● Treść dokumentu
+---+

Wpadnięcie na taki bruk to kompletny szok dla organizmu. Zaciskają się zęby – szóstka trzeszczy, wyplułem coś, i tak miałem iść do dentystki. Dłonie, z zaciśniętymi do barków mięśniami, kurczowo trzymają klamkomanetki, nie ma żadnej szansy na zmianę przełożenia, palce zajęte są walką o utrzymanie kierownicy. Wibracje nadgarstków nie zgrywają się z drganiami siodełka; uderzenia przedniego koła nie zgrywają się z tylnym, rowerem szarpie, jak nie przymierzając – w czasie próby ujeżdżania byka, która zajmuje kilka sekund. Arenberg zajął mi przeszło pięć minut. Słyszę czyjś głos, mówiący do kolegi Pizza Makaroni: holly shit! – to mój głos, nic innego nie byłem w stanie z siebie wydobyć. Kilkanaście sekund trzęsawki – cała obręcz barkowa sztywnieje, piecze. To jest czysty ból, borowanie w samym nerwie. Siodełko obija cztery litery asynchronicznie, słychać, jak własny mózg rozchlapuje się po ściankach czaszki, oczy łzawią. Okulary zajmują przestrzeń od brody do czoła. 
Jedyne, co przychodzi mi do głowy, to zamknąć oczy i wrzeszcząc wniebogłosy by bić się z tym brukiem, jak biją się czasami pięciolatkowie – z zaciśniętymi piąstkami i zamkniętymi oczami okładają pustą przestrzeń wokół siebie. Czuć każdy, obijający się pęcherzyk nerek. Czuć piekący ból jąder, żółć podnosi się do gardła, obijanie nerek powoduje przemożoną chęć oddania moczu. Co ciekawe, natychmiast po zjeździe z bruku to uczucie przechodzi… 
Barki amortyzują uderzenia, kręgosłup przybrał płynną postać, słyszę ostry oddech, nosowy, bo szczęka samoczynnie się zacisnęła.

+---+

● Przekazane dane
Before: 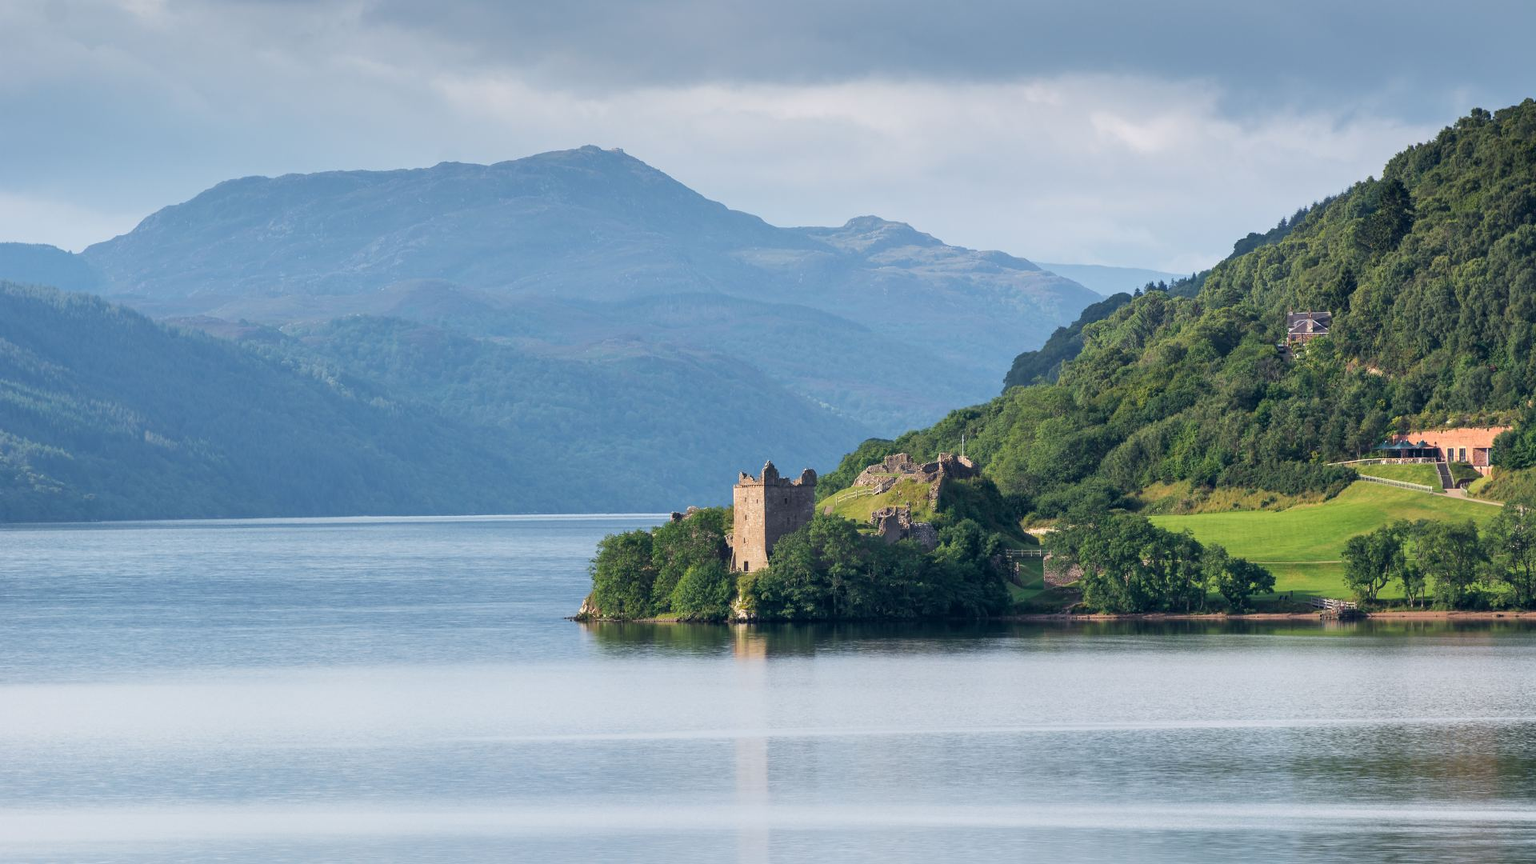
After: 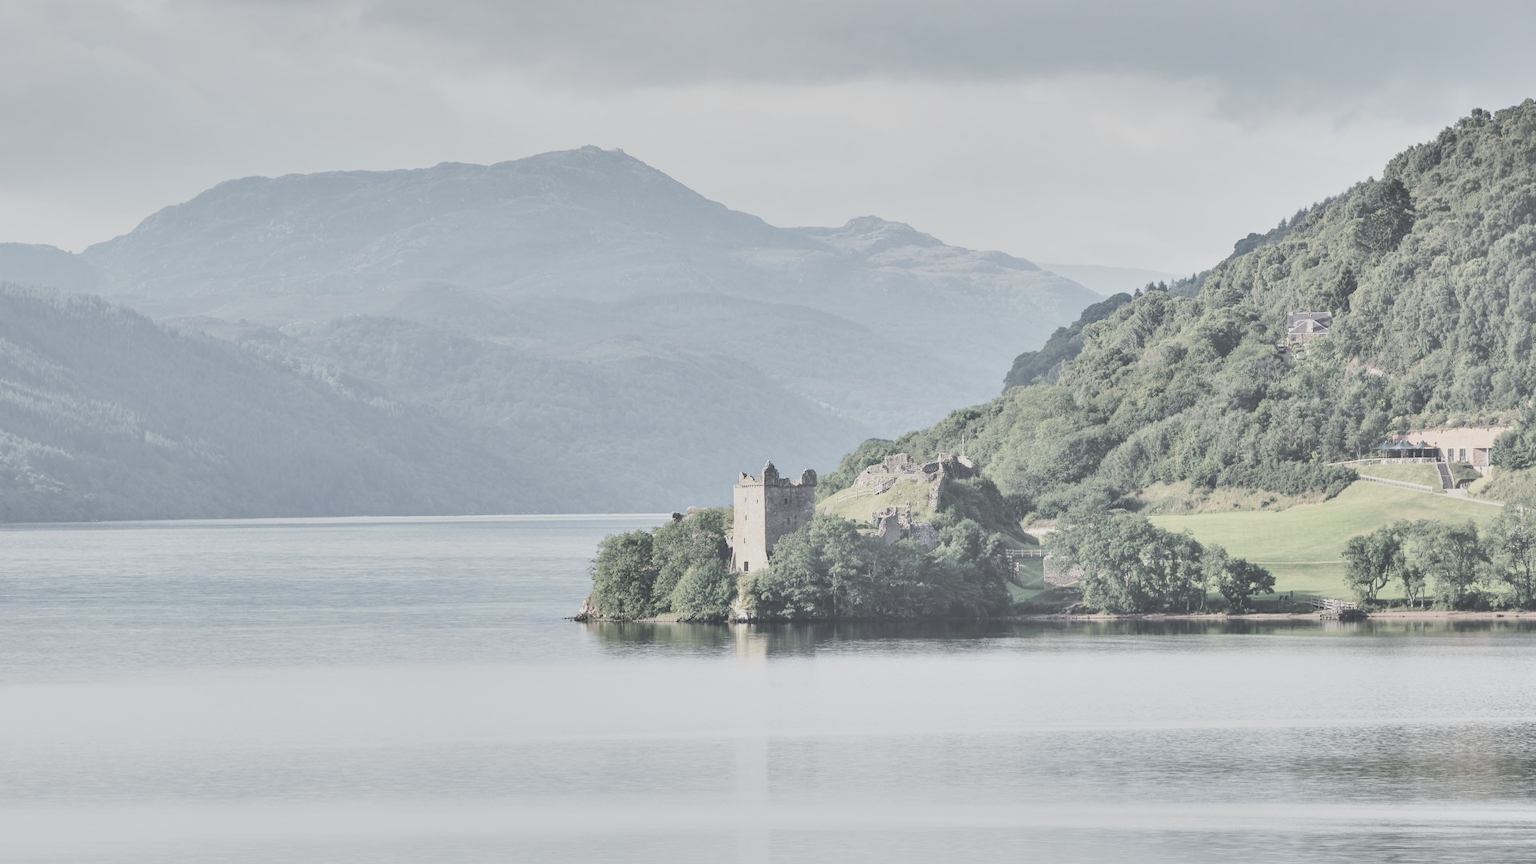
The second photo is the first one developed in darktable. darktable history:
base curve: curves: ch0 [(0, 0) (0.028, 0.03) (0.121, 0.232) (0.46, 0.748) (0.859, 0.968) (1, 1)], preserve colors none
contrast brightness saturation: contrast -0.32, brightness 0.75, saturation -0.78
shadows and highlights: shadows 30.63, highlights -63.22, shadows color adjustment 98%, highlights color adjustment 58.61%, soften with gaussian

+---+

● Zadania do wykonania
**1.** Ile czasu według tekstu o jeździe po bruku zajął przejazd przez Arenberg?
**2.** Zmień w tekście o jeździe po bruku fragment od „Jedyne, co przychodzi” do „samoczynnie się zacisnęła.”, zastępując „Barki” wyrażeniem „Ramiona”.

● Odpowiedzi do zadań
**1.** Przeszło pięć minut.

**2.**
Jedyne, co przychodzi mi do głowy, to zamknąć oczy i wrzeszcząc wniebogłosy by bić się z tym brukiem, jak biją się czasami pięciolatkowie – z zaciśniętymi piąstkami i zamkniętymi oczami okładają pustą przestrzeń wokół siebie. Czuć każdy, obijający się pęcherzyk nerek. Czuć piekący ból jąder, żółć podnosi się do gardła, obijanie nerek powoduje przemożoną chęć oddania moczu. Co ciekawe, natychmiast po zjeździe z bruku to uczucie przechodzi… 
Ramiona amortyzują uderzenia, kręgosłup przybrał płynną postać, słyszę ostry oddech, nosowy, bo szczęka samoczynnie się zacisnęła.